Another example involved construction companies transitioning to bio-based building methods. By involving all layers of the organisation — from executive board to workers on construction sites — the process surfaced deeply held assumptions and biases, and built genuine commitment to transformation.
“It’s not our project or our process,” Bos emphasised. “It’s their process.”
Learning Factories: Bringing Industry 5.0 into the Classroom
Unai Ziarsolo from Technica (Basque Country) described how his organisation is using learning factories to embed Industry 5.0 principles directly into VET programmes — without waiting for slow-moving national qualification frameworks to catch up.
The structural challenge
Spanish occupational standards remain rooted in Industry 4.0 thinking. Updating them is a lengthy, bureaucratic process. Rather than waiting, Technica is acting within the 35–45% of curriculum space that regional bodies control — changing learning outcomes, teaching methods, and assessment to reflect Industry 5.0 values now.
What a learning factory looks like
At the ECAS Fàbrica at Miguel Altuna VET Centre, students from six different study programmes — spanning mechatronics, mechanical manufacturing, and business administration — work together as a team to manage a complete skateboard production process. Every phase, from design and manufacturing to quality control and logistics, is experienced first-hand.
The factory integrates CNC machines, automated systems, industrial robots, augmented reality, and digital planning tools — but the emphasis is not on technology for its own sake. The point is human-centred design: students learn to analyse problems, make decisions, and collaborate across disciplines, just as they would in a real industrial environment.
“Without a doubt, the most important factor here is the people who learn to work, think and build together,” the factory’s video narration concludes.
What the pilots achieved
Results from the Bridges 5.0 pilots are encouraging. Students reported strong engagement, improved understanding, and development of both technical and transversal skills — communication, decision-making, and collaborative leadership. Teachers redesigned their courses, introducing interdisciplinary project-based learning. And the pilots created shared spaces where educational institutions, companies, and research organisations could meet as genuine partners.

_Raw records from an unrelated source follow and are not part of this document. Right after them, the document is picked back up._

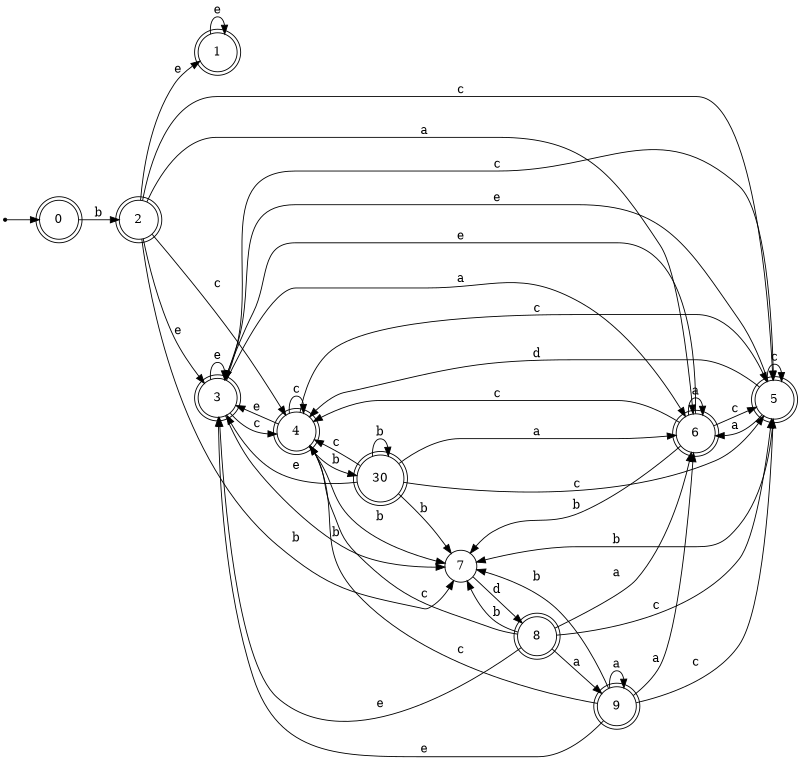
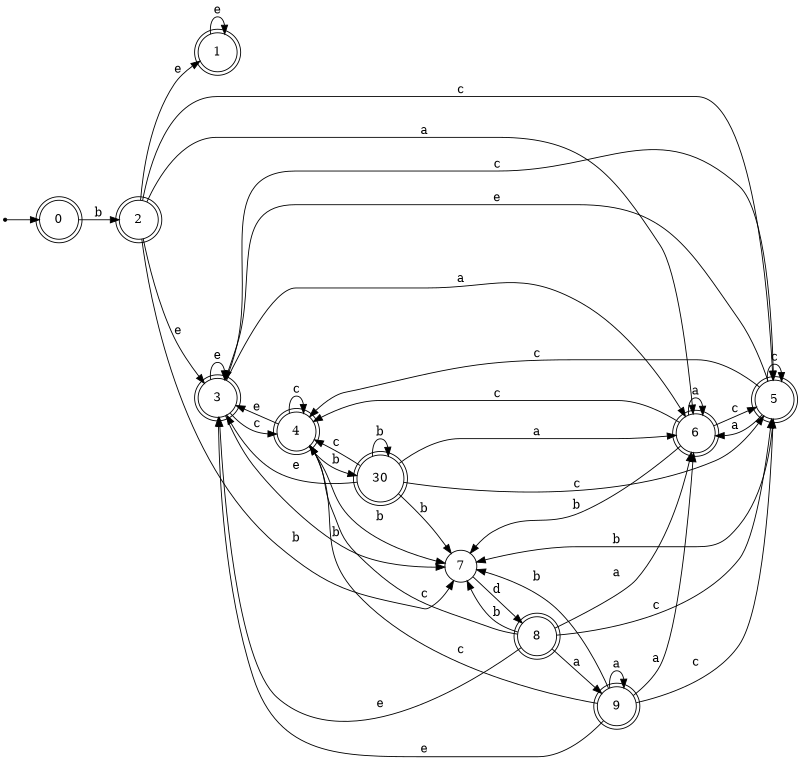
  digraph {
    rankdir=LR
    node [shape=doublecircle]
    dummy0 [shape=point]
    0
    2
    1
    3
    4
    5
    6
    7 [shape=circle]
    n10 [label=30]
    8
    9
    dummy0 -> 0
    0 -> 2 [label=b]
    2 -> 1 [label=e]
    2 -> 3 [label=e]
-   2 -> 4 [label=c]
    2 -> 5 [label=c]
    2 -> 6 [label=a]
    2 -> 7 [label=b]
    1 -> 1 [label=e]
    3 -> 3 [label=e]
    3 -> 4 [label=c]
    3 -> 5 [label=c]
    3 -> 6 [label=a]
    3 -> 7 [label=b]
    4 -> 3 [label=e]
    4 -> 4 [label=c]
-   4 -> 5 [label=c]
    4 -> 7 [label=b]
    4 -> n10 [label=b]
    5 -> 3 [label=e]
-   5 -> 4 [label=d]
+   5 -> 4 [label=c]
    5 -> 5 [label=c]
    5 -> 6 [label=a]
    5 -> 7 [label=b]
-   6 -> 3 [label=e]
    6 -> 4 [label=c]
    6 -> 5 [label=c]
    6 -> 6 [label=a]
    6 -> 7 [label=b]
    7 -> 8 [label=d]
    n10 -> 3 [label=e]
    n10 -> 4 [label=c]
    n10 -> 5 [label=c]
    n10 -> 6 [label=a]
    n10 -> 7 [label=b]
    n10 -> n10 [label=b]
    8 -> 3 [label=e]
    8 -> 4 [label=c]
    8 -> 5 [label=c]
    8 -> 6 [label=a]
    8 -> 7 [label=b]
    8 -> 9 [label=a]
    9 -> 3 [label=e]
    9 -> 4 [label=c]
    9 -> 5 [label=c]
    9 -> 6 [label=a]
    9 -> 7 [label=b]
    9 -> 9 [label=a]
  }
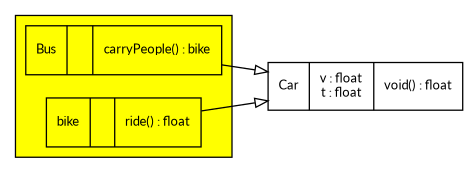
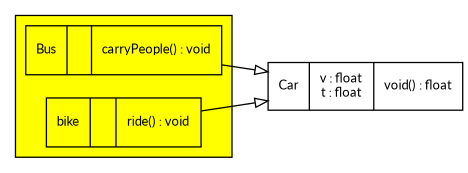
  digraph {
    fontname=Lato
    rankdir=LR
    node [fontname=Lato fontsize=10 shape=record]
    edge [arrowhead=empty fontname=Lato fontsize=10]
-   n1 [label="{Bus | | carryPeople() : bike}"]
-   n2 [label="{bike | | ride() : float}"]
+   n1 [label="{Bus | | carryPeople() : void}"]
+   n2 [label="{bike | | ride() : void}"]
    n3 [label="{Car | v : float\nt : float | void() : float}"]
    subgraph cluster_1 {
      bgcolor=yellow
      n1
      n2
    }
    n1 -> n3
    n2 -> n3
  }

Across the Basque Country, 22 learning factories have now been established, each linked to local industry clusters — from manufacturing and energy to bioscience — creating a regional infrastructure ready to scale these approaches further.
Five Key Messages for the Field
Drawing together the insights from all three presentations, the masterclass pointed to five overarching messages:
1. Industry 5.0 is not a technical upgrade — it is a shift in values. The goal is technology that serves human flourishing: creating better quality jobs, supporting workers rather than replacing them, and building resilient, sustainable economies.
2. The AI skills gap demands urgent, targeted action. VET systems must accelerate digital upskilling, with particular attention to those groups most at risk of being left behind: older workers, women, and SME employees.
3. Informal learning matters. For fast-moving technologies like AI, formal training alone cannot keep pace. Peer learning, on-the-job experimentation, and self-directed development are essential complements — and VET systems should design for this.
4. Demand-driven co-creation is the future of lifelong learning. Education providers that start from employer challenges, build trust, and co-design solutions with industry will be more effective than those pushing pre-packaged programmes.
5. Public-private collaboration is not optional. Whether through learning factories, metro line partnerships, or sector-level orchestration, the evidence is clear: education and industry cannot solve the skills challenges of Industry 5.0 alone. Institutional support, public investment, and genuine co-ownership are essential.